The NHL Playoff Model uses team-level and individual player statistics to predict the probability that a given team will win a series (rather than predicting each game individually). Theoretically, one would think predicting a winner of a series would be easier than predicting the probability a team wins a single game, but many things can happen throughout the course of a series, most significantly, injuries that make predicting the series winner difficult.

#### Predictors

First and foremost, due to data limitations on certain variables, the data only spans from 2000-2016. The Models are built on a wide range of variables, everything from goal differential to simple rating metrics, but some of the more interesting statistics were developed from questions that pertain to what makes up a championship caliber team. For example, how deep is a team’s D-core? And more importantly, is having a deep D-core essential to winning a cup? We can look at a number of different ways to numerically capture the makeup of a team’s D-Core, such as, the average points per game for the top 4 or 6 point producing defensemen, the minutes distribution of top 4 or 6 defensemen, playoff experience for top defensemen, points produced by top defensemen, and so on. Another common question is, how much top-end talent does a team have? The most simple and best predictor is the number of point per game players on a team. Unsurprisingly, having a lot of top-end talent is helpful in winning a cup (i.e. Chicago Blackhawks). Now, what about playoff experience? Is playoff experience or veteran leadership necessary? Should a team add a veteran at the trade deadline? I looked at this through the average age of the team, combined total playoff games, number of playoff appearance in recent years, etc. Ultimately, playoff experience is not as important as some other team characteristics when it comes to winning series. Now, obviously there are multiple ways to skin a cat and therefore multiple ways to build a championship caliber hockey team – likely many we have yet to see – but we can at least analyze historical data to see what has been successful so far.

#### Modeling Techniques

Using everyone’s favorite statistical programming language, R, I used an ensemble of machine learning and regression techniques to generate the probability that a given team would win a series. The model takes the average probability generated from Logistic regression, Linear discriminant analysis, K-nearest neighborhood, Penalized regression, Random Forests, and Boosting models. Each model may use a different combinations of variables. The variables selected for each model were based on which variables predicted the most games correctly through cross validation. Cross validation is synonymous to out-of-sample prediction. Simply speaking, you pull one series out of the dataset at a time and train the model on the remaining series, then you use the trained model to predict on the removed series or test data. Using this technique, we can simulate playoff series by removing a year of data and building the model on the remaining years. By inputting the first round or quarterfinal matchups, we can predict a playoff series by picking the team that has the higher win probability to advance, and then generate new playoff matchups for the following round(s). The problem with this method is that wrong playoff matchups will be generated along the way, which does not allow us to properly check if the model correctly predicted a series (as that series may never have actually happened). Below is an example of a simulated logistic regression model prediction on the 2016 NHL playoffs.
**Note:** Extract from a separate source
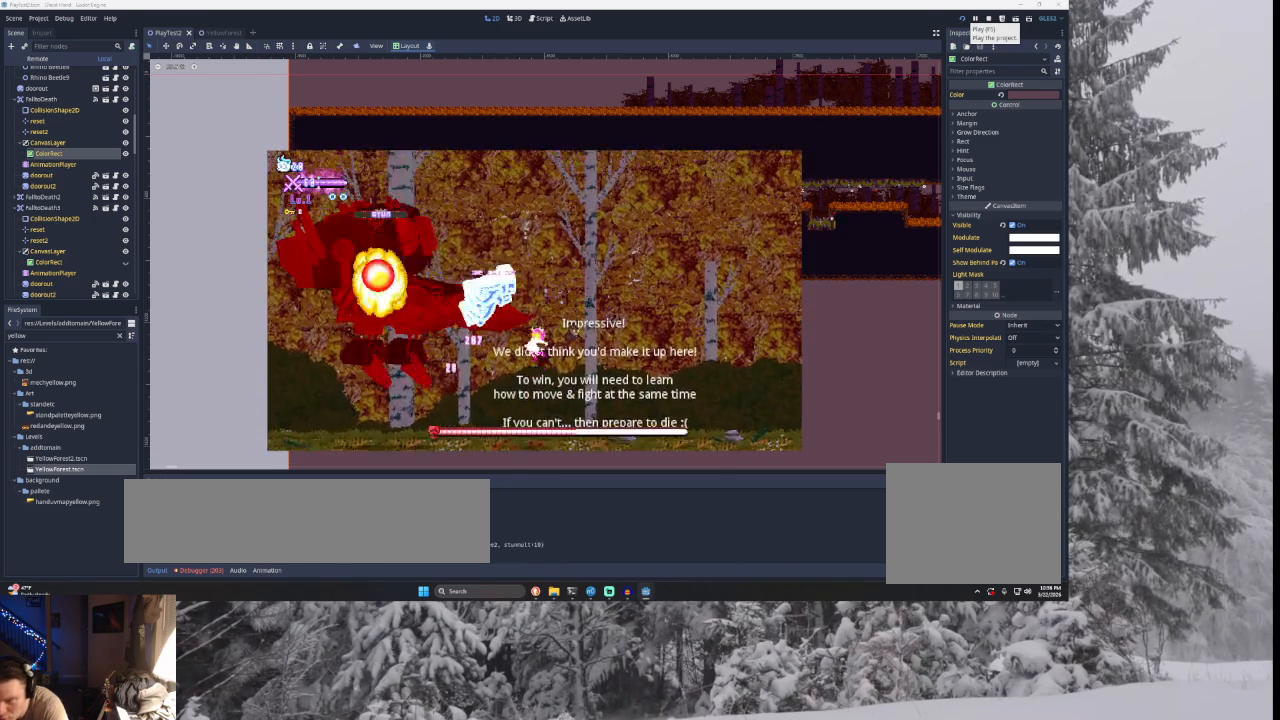
{"buttons": [], "left_stick": "center", "right_stick": "center", "events": [[33, "left_stick", "right"], [67, "TRIANGLE", "up"], [467, "left_stick", "center"]]}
Below is a table of the accuracy of out-of-sample predicted results from 2000-2016. Note that this table is built from simulated NHL playoff series and a correct prediction is counted if a team correctly is predicted to advance to the next round, regardless of matchup. If we predict on each historical playoff matchup (i.e., matchups that actually happened) the model predicts roughly 70% of those matchups correctly.

Year | %Correct | 2nd Round | Conf Finals | Finals | Champion |
---|---|---|---|---|---|

2000 | 46.7% | 5 | 2 | 1 | 0 |

2001 | 46.7% | 4 | 2 | 1 | 0 |

2002 | 60.0% | 7 | 2 | 0 | 0 |

2003 | 53.3% | 6 | 2 | 0 | 0 |

2004 | 26.7% | 4 | 0 | 0 | 0 |

2006 | 46.7% | 6 | 1 | 0 | 0 |

2007 | 60.0% | 5 | 3 | 1 | 0 |

2008 | 80.0% | 7 | 2 | 2 | 1 |

2009 | 53.3% | 6 | 2 | 0 | 0 |

2010 | 40.0% | 4 | 2 | 0 | 0 |

2011 | 53.3% | 5 | 2 | 1 | 0 |

2012 | 40.0% | 5 | 1 | 0 | 0 |

2013 | 80.0% | 8 | 2 | 1 | 1 |

2014 | 26.7% | 4 | 0 | 0 | 0 |

2015 | 100% | 8 | 4 | 2 | 1 |

2016 | 66.7% | 6 | 2 | 1 | 1 |

AVG | 55.5% | 5.6 | 1.8 | 0.6 | 0.25 |